- Crypto-asset demand could increase as dollar crash is inevitable.
- According to economist Stephen Roach macroeconomic imbalances might cause the US dollar to implode in the next one to two years.
Roach forecasts a 35% depreciation of the US dollar against other major currencies. He further states that
“A dollar meltdown is possible in the next year or two, possibly more. “The crash is unavoidable.”
According to Roach, macroeconomic imbalances in the United States have been an issue for some time, but the corona crisis has made things worse.
Roach replies, “We’re moving from bad to worse.”
He cites low domestic savings rates and rising government deficits as examples. As a result of the COVID crisis, unemployment has increased, resulting in fewer savings and consumption. Furthermore, the stimulus packages place an additional load on the national budget in addition to the existing high levels of debt.
Simultaneously, American policy is becoming more protectionist and attempting to isolate itself from the rest of the globe. According to Roach, economic crises and protectionism are a “lethal” combination.
A drop in the value of the dollar could be a problem for investors.
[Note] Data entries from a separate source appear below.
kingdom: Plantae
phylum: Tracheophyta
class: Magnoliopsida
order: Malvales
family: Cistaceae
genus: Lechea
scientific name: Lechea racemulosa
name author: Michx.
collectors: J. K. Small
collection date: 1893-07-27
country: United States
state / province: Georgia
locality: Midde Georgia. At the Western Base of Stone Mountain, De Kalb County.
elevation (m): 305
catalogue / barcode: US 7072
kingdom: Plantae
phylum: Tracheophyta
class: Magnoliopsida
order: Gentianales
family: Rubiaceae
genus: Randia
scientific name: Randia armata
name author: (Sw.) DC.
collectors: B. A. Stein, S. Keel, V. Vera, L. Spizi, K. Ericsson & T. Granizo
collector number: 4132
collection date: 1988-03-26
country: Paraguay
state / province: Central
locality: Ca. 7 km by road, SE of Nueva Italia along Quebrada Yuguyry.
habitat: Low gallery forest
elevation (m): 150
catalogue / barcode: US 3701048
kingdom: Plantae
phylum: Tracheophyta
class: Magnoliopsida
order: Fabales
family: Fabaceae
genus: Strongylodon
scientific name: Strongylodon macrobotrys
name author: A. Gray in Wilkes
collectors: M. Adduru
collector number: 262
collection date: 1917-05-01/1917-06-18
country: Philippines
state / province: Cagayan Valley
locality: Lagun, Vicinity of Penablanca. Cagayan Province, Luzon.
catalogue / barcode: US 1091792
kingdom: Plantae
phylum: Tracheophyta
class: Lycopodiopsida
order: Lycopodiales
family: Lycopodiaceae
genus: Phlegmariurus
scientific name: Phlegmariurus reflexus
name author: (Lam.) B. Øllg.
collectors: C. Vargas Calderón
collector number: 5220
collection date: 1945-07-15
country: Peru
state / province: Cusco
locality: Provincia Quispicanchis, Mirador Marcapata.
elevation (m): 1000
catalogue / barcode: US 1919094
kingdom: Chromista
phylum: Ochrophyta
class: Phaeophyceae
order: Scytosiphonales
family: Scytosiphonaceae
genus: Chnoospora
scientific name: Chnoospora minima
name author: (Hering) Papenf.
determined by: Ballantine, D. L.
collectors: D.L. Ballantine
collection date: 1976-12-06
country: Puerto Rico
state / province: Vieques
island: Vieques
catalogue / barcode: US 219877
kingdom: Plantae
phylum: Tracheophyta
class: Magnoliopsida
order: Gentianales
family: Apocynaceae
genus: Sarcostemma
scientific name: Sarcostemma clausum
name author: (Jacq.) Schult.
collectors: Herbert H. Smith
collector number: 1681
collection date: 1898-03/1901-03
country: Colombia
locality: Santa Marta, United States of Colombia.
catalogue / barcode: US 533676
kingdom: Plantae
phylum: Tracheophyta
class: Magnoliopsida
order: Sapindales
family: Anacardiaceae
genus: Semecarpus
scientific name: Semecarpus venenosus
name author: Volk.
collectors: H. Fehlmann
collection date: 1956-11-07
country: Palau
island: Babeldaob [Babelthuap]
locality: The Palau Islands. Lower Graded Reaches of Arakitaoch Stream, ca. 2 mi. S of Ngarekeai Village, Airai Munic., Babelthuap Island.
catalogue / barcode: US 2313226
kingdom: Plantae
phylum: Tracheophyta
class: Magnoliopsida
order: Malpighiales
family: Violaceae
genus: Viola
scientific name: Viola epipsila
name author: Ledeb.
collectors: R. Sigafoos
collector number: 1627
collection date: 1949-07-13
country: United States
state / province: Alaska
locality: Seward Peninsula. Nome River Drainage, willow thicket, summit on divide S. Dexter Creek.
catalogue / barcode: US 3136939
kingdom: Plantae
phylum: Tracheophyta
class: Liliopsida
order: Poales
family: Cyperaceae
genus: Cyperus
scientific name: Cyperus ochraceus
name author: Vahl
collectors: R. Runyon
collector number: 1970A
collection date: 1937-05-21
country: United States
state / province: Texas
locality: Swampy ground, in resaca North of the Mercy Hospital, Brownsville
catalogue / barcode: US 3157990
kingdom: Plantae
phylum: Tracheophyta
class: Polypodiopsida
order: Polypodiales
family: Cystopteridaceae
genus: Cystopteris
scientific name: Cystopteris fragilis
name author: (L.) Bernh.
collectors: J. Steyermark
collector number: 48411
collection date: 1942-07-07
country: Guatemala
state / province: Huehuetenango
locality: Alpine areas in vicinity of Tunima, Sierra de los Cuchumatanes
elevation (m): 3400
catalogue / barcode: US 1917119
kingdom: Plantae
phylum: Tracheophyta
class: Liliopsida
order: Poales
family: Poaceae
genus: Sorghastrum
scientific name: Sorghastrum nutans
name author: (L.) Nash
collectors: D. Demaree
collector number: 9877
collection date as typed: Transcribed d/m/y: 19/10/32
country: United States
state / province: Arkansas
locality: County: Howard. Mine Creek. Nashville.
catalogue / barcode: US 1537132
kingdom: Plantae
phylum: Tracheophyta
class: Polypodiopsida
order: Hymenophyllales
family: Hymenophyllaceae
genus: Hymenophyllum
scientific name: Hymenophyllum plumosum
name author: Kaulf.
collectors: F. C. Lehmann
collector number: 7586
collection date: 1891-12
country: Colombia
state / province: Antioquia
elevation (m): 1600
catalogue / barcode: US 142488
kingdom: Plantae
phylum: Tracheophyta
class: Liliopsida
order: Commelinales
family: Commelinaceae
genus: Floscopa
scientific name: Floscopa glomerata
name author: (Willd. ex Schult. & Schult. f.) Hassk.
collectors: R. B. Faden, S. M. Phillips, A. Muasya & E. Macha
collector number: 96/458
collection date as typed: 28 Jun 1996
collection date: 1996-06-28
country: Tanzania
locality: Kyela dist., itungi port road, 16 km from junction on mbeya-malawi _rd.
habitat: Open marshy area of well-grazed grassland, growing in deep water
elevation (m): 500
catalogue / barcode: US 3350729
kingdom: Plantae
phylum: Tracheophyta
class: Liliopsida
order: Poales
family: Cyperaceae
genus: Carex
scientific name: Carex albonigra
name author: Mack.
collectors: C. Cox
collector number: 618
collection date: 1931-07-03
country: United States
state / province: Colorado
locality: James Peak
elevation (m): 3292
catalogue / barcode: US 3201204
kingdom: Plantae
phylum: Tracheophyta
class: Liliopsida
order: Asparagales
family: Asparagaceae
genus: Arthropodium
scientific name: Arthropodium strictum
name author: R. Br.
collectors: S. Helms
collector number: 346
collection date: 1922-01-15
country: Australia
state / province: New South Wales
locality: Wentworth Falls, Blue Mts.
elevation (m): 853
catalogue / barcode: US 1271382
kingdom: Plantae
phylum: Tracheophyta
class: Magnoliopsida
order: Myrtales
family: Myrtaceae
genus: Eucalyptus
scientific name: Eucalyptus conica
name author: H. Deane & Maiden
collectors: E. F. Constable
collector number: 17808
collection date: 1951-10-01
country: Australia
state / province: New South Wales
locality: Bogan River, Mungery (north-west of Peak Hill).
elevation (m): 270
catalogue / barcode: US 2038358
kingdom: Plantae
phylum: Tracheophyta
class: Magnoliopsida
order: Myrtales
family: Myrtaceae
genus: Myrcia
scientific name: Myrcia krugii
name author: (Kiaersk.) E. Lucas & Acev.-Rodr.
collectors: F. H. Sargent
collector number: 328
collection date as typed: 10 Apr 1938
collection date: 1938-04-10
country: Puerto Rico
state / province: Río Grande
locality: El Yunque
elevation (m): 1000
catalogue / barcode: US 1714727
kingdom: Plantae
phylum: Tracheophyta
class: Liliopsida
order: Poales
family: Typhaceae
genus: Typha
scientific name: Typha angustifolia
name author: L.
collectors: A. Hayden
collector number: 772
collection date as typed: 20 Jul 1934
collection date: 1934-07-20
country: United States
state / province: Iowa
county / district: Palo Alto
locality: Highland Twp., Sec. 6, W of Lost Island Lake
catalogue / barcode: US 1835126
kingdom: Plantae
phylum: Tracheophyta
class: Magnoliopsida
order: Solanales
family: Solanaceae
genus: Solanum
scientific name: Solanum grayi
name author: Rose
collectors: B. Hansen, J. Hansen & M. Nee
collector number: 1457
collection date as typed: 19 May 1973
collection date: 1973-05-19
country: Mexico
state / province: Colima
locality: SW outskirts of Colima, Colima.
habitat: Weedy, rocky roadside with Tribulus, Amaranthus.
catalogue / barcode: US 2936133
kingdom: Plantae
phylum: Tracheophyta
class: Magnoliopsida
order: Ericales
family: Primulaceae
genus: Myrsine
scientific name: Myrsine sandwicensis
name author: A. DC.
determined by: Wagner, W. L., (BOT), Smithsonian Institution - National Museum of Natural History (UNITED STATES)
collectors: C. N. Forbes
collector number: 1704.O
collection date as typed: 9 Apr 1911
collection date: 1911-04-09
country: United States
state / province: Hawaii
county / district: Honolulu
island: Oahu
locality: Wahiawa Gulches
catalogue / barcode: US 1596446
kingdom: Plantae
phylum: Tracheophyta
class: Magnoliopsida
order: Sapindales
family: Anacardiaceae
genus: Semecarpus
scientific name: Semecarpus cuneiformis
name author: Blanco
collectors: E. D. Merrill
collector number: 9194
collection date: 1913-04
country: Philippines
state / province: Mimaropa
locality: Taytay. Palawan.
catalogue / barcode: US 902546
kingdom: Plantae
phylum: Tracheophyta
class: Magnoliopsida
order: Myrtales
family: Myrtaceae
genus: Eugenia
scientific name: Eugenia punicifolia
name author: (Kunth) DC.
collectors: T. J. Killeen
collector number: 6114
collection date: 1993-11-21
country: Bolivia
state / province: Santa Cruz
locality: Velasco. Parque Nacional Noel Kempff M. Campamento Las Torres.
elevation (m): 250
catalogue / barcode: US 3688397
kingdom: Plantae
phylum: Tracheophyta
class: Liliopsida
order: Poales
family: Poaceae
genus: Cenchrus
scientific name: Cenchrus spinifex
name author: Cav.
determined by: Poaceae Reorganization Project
However, although exporters benefit from a weakened currency, Roach believes the impact is minor. Instead, he sees the risk of growing inflation due to US corporations having to acquire goods from other countries at greater prices.
Roach draws a parallel with the United States’ economic predicament in the 1970s. Then, the American economy was experiencing a stagflation crisis, which meant that consumer goods prices were rising while the economy was stagnating.
Even a potential change of government following the presidential elections in November, according to Roach, would be unlikely to change this. Policymakers have never had to deal with anything quite similar to this upheaval.
A dollar meltdown, according to Roach, might boost cryptocurrencies. Nonetheless, he feels the asset class is currently too small to absorb global currency market fluctuations fully.
Bitcoin, in particular, has benefited from US dollar depreciation in the past. Given that the FX market’s daily trading volume exceeds $6 trillion, even a tiny percentage of the money coming into crypto markets might significantly impact prices. Investors would also sell dollar-linked stablecoins and invest in other crypto-assets.